We'll consider the data on the radial velocity of Galaxy NGC7531
http://statweb.stanford.edu/~tibs/ElemStatLearn/datasets/galaxy.info.txt
Radial Velocity of Galaxy NGC7531
SUMMARY:
The galaxy data frame records the radial velocity of a
spiral galaxy measured at 323 points in the area of sky
which it covers. All the measurements lie within seven
slots crossing at the origin. The positions of the meas-
urements given by four variables (columns).
DATA DESCRIPTION:
east.west: the east-west coordinate. The origin, (0,0), is
near the center of the galaxy, east is negative, west is
positive.
north.south: the north-south coordinate. The origin, (0,0), is
near the center of the galaxy, south is negative, north is
positive.
angle: degrees of counter-clockwise rotation from the horizon-
tal of the slot within which the observation lies.
radial.position: signed distance from origin; negative if
east-west coordinate is negative.
velocity: radial velocity measured in km/sec.
SOURCE:
Buta, R. (1987) The Structure and Dynamics of Ringed
Galaxies, III: Surface Photometry and Kinematics of the
Ringed Nonbarred Spiral NGC7531. The Astrophysical J.

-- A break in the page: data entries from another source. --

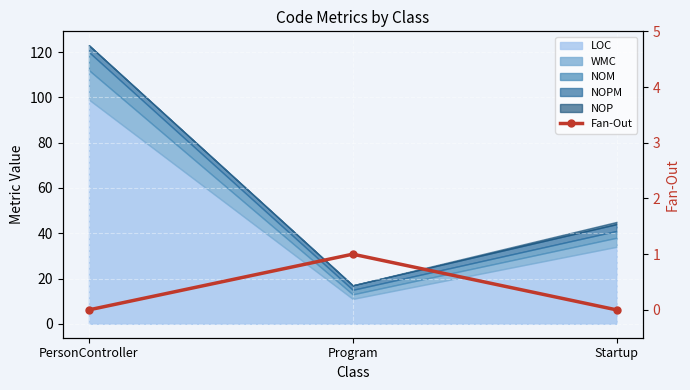

Is it true that the value at Startup is 0?

False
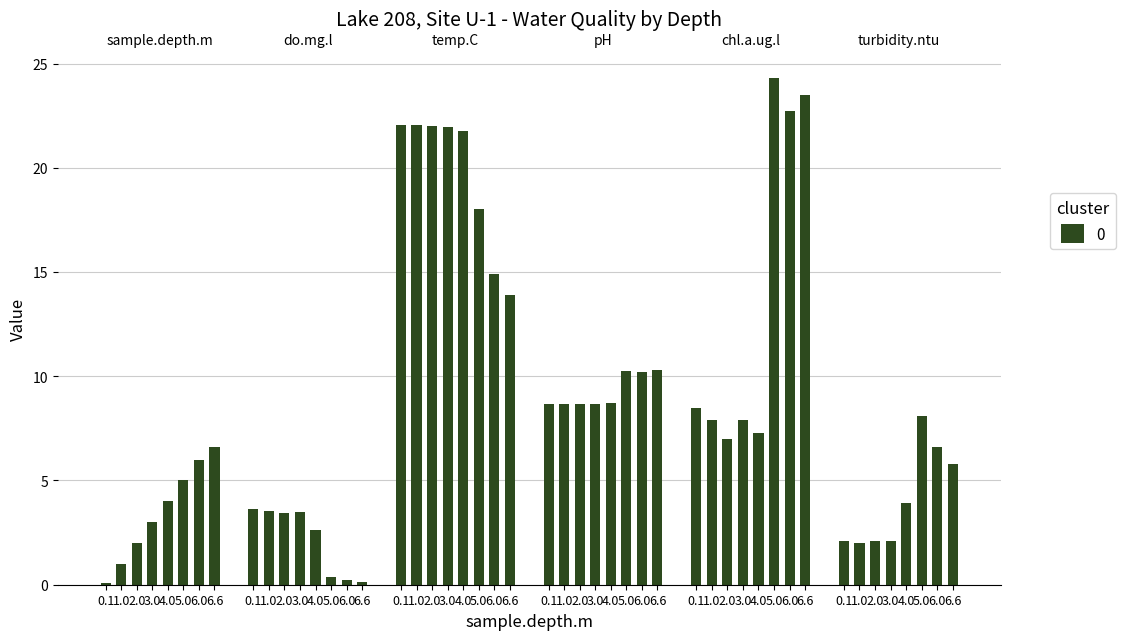

What is the label of the 4th bar from the right?

4.0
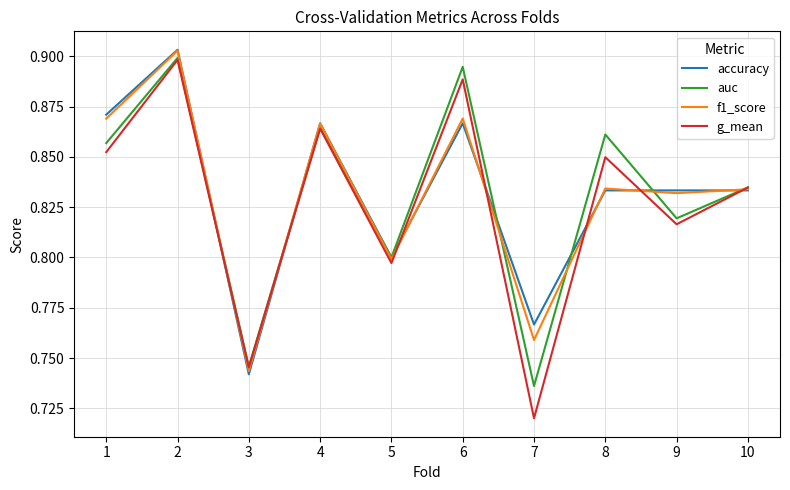

At which label is auc closest to 0?

7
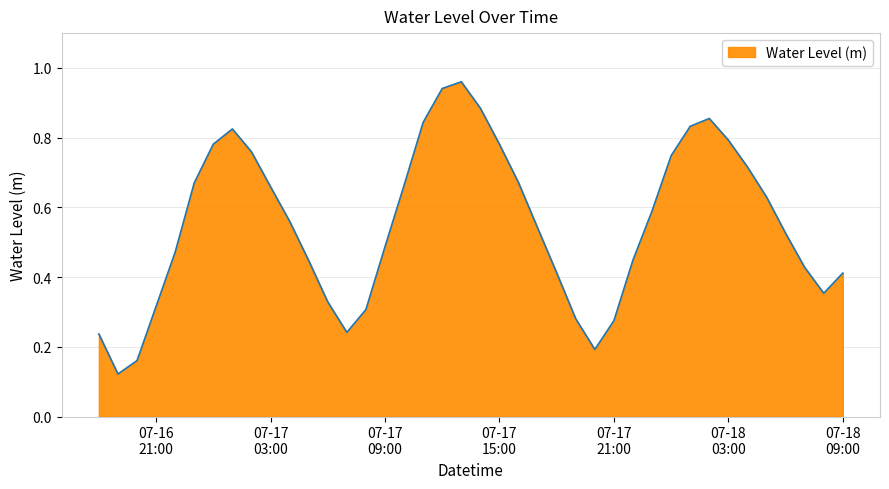

True or false: the data has more than 0 interior local peaks.

True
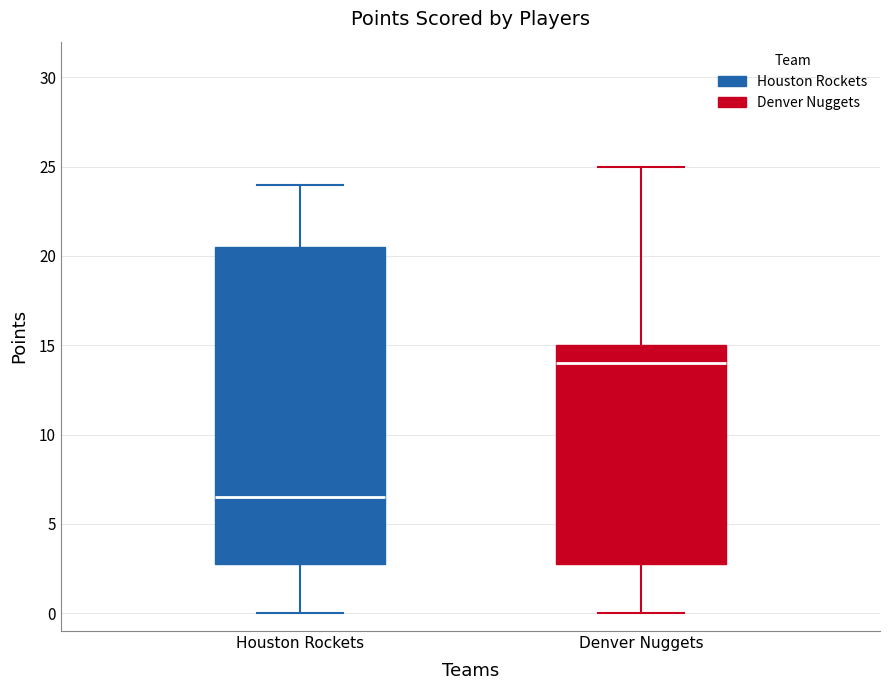

Reading left to right, read every box against the y-axis: the position of its median line, the range the box covers, and the ends of its whiskers. The values are not printed on the chart, so give them approximately, as read against the axis.

Houston Rockets: median 6.5, box 3.0 to 20.5, whiskers 0.0 to 24.0
Denver Nuggets: median 14.0, box 3.0 to 15.0, whiskers 0.0 to 25.0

Supplement Ser. Vol. 64, pp. 1--37.
John M. Chambers and Trevor J. Hastie, (eds.) Statistical
Models in S, Wadsworth and Brooks, Pacific Grove, CA 1992,
pg. 352.
import pandas as pd
from numpy import *
from numpy.linalg import norm
dat = pd.read_csv("galaxy.data")
x1 = dat.loc[:,"east.west"].as_matrix()
x2 = dat.loc[:, "north.south"].as_matrix()

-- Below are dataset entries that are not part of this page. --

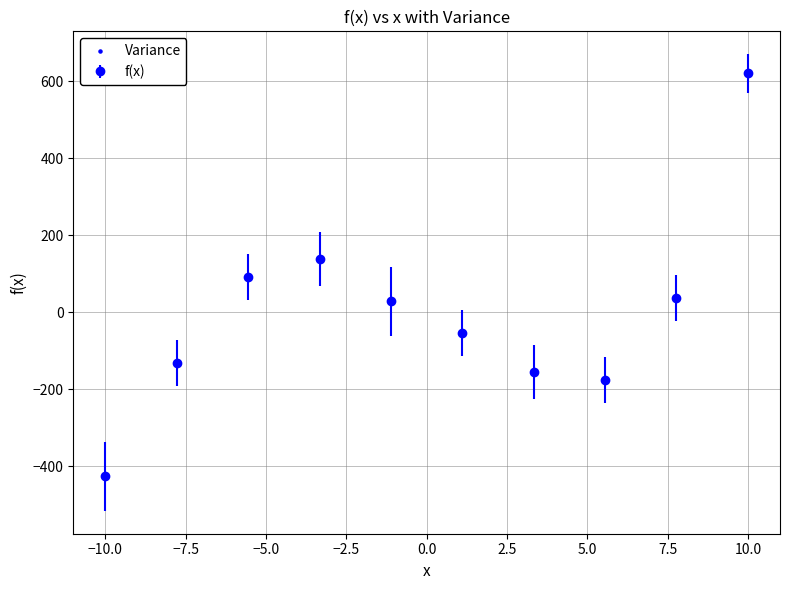

What is the sum of all values?

-30.0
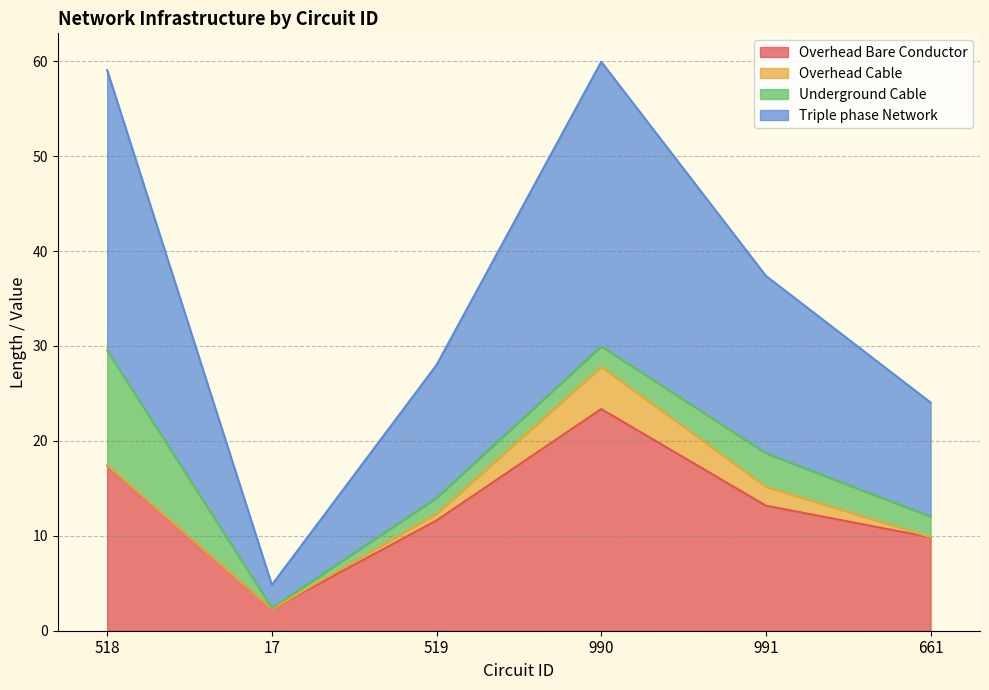

Rank the categories by Overhead Bare Conductor value from lowest to highest.

17, 661, 519, 991, 518, 990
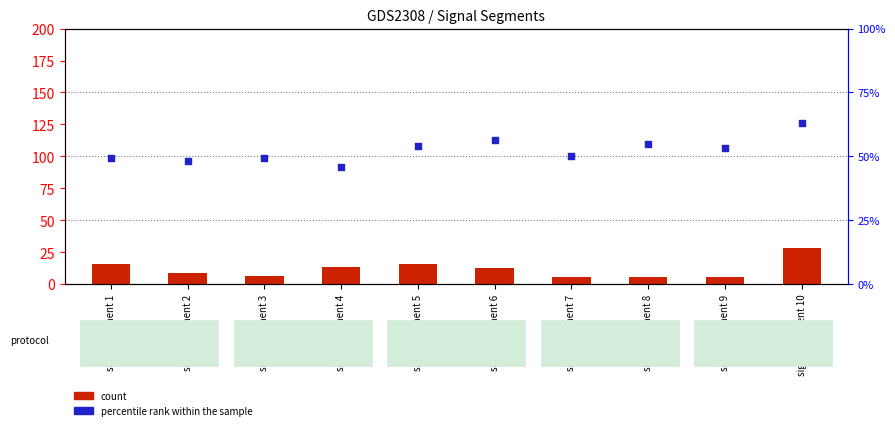

Which series reaches the maximum Y coordinate?

percentile rank within the sample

y = dat.loc[:, "velocity"].as_matrix()
Now, let's write the cost function and the gradient of the cost function.
def f(x, y, theta):
x = vstack( (ones((1, x.shape[1])), x))
return sum( (y - dot(theta.T,x)) ** 2)
def df(x, y, theta):
x = vstack( (ones((1, x.shape[1])), x))
return -2*sum((y-dot(theta.T, x))*x, 1)
The gradient descent algorithm is the same:
def grad_descent(f, df, x, y, init_t, alpha):
EPS = 1e-5 #EPS = 10**(-5)
prev_t = init_t-10*EPS
t = init_t.copy()
max_iter = 30000
iter = 0
while norm(t - prev_t) > EPS and iter < max_iter:
prev_t = t.copy()
t -= alpha*df(x, y, t)
if iter % 500 == 0:
print "Iter", iter
print "x = (%.2f, %.2f, %.2f), f(x) = %.2f" % (t[0], t[1], t[2], f(x, y, t))
print "Gradient: ", df(x, y, t), "\n"
iter += 1
return t
Let's check the gradient to make sure it works:
x = vstack((x1, x2))
theta = array([-3, 2, 1])
h = 0.000001
print (f(x, y, theta+array([0, h, 0])) - f(x, y, theta-array([0, h, 0])))/(2*h)
print df(x, y, theta)
x = vstack((x1, x2))
theta0 = array([0., 0., 0.])
theta = grad_descent(f, df, x, y, theta0, 0.0000010)
There is an exact solution:
x = vstack((x1, x2))
x = vstack( (ones((1, x.shape[1])), x))
dot(dot(linalg.inv(dot(x, x.T)),x), y)